## Begin SOURCE TEXT
|100 years from now and, oh, how the tables have turned. Oliver (Edmund Wiseman) is a Brit seeking refuge in the economically-strong African Union (AU). Europeans have recently tried to re-invade Africa only to be met with even fiercer resistance than they anticipated. Caucasians now make up a large proportion of the underclass. This is also life post-Brexit where UKIP are in power and anyone who doesn’t fall in line faces violent reprisals.|
Oliver’s own harrowing story instigates his quest for asylum but he’s not receiving any sympathy from embittered immigration officer Usman (Damola Adelaja). History, real and predicted, is thrown into Oliver’s face. With limited options, his only hope is to convince the intransigent official that his plight is genuine. When an emergency security lock-down confines the two men to a grim cell for an indefinite period, their interactions become increasingly confrontational.
Playwright Joy Gharoro-Akpojotor has intended to create a discursive piece par-excellence. Even in its embryonic stages (as a work-in-progress featured at the 2016 Africa Writes Festival), ‘The Immigrant’ has already succeeded. Softly-spoken Akpojotor’s easy-going manner belies the fearlessness of her latest work. There’s a delicious irony to the fact that ‘The Immigrant’ predated the EU Referendum by a year and yet depicts a future that, in light of recent events, is more tangible than ever. Akpojotor claims she wrote the play as more ‘fantasy than prediction’, having barely changed the topical content since the Referendum. Any relation to real people or events is by sheer, unnerving coincidence.
The young playwright doesn’t humour any Utopian clichés about tomorrow’s world. Her 22nd century is not a post-racial society. Inter-cultural relations, if anything, have regressed. Hegemony and systemic justice remains. International borders are still rigidly defended. Immigration regulations seem, at times, as inhumane as ever…
Same script, ethnically-different cast. Except this time there’s the weight of recent history as imagined by Akpojotor. European privilege and entitlement is not so much a passport as an historic milestone around Oliver’s neck.
## End SOURCE TEXT
Carry the review of the play "The Immigrant" forward, picking up after its final sentence. The entries that come next are drawn from a separate source.
## Begin EXCERPTED RECORDS
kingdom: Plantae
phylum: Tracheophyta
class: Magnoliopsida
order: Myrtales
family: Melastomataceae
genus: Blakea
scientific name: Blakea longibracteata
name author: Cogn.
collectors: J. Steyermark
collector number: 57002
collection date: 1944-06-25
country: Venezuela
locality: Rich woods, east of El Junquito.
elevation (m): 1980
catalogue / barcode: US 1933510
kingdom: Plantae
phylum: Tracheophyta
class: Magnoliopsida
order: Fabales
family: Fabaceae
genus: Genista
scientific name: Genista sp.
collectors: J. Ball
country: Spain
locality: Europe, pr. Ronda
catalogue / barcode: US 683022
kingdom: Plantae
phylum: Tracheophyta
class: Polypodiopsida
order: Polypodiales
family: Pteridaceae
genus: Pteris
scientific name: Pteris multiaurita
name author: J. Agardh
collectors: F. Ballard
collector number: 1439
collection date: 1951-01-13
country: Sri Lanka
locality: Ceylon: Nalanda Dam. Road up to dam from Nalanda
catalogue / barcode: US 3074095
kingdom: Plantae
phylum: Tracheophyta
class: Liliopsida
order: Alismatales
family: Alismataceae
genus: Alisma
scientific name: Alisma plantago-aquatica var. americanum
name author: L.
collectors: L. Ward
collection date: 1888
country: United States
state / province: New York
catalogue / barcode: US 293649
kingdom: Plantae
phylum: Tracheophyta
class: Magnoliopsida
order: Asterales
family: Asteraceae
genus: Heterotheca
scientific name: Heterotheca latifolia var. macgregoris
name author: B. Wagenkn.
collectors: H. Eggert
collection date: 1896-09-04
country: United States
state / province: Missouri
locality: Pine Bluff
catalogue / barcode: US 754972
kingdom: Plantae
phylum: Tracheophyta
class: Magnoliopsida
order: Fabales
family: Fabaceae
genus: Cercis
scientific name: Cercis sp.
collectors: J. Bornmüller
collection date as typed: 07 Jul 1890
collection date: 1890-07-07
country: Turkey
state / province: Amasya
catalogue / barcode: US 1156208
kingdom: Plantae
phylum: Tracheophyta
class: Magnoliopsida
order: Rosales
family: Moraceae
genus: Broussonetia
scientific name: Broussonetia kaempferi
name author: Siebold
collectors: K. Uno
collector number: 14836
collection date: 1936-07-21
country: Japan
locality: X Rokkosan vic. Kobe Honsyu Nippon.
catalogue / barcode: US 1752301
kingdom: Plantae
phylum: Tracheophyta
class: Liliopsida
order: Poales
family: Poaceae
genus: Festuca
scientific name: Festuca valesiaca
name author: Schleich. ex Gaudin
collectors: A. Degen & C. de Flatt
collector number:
## End EXCERPTED RECORDS
(OUTPUT OF THE EXERCISE)
Where there’s not much room for nuance in Usman’s (and sometimes Oliver’s) arguments, there’s nonetheless an abundance in the piece as a whole. Akpojotor jettisons any notion of Africans being inherently more virtuous and compassionate if the roles were reversed. Neither does she sanctify victimhood in either man; an impressively novel and audacious stance to take for a play about racism.
Adelaja and Wiseman perform with both the comfort and conviction of actors who are passionate about a project they have helped to shape and mould. There’s a real and fractured humanity to their polished portrayals, in particular Adelaja, who skilfully resists the temptation to make Usman a caricature of officiousness.
‘The Immigrant’ could have lazily succumbed to the dual dangers of gimmick and cliché. Instead familiar topics and arguments undergo a thorough and refreshing deconstruction on both the societal and personal level. To say it is thought-provoking would be a gross understatement. Akpojotor’s play will unsettle you in the best possible manner.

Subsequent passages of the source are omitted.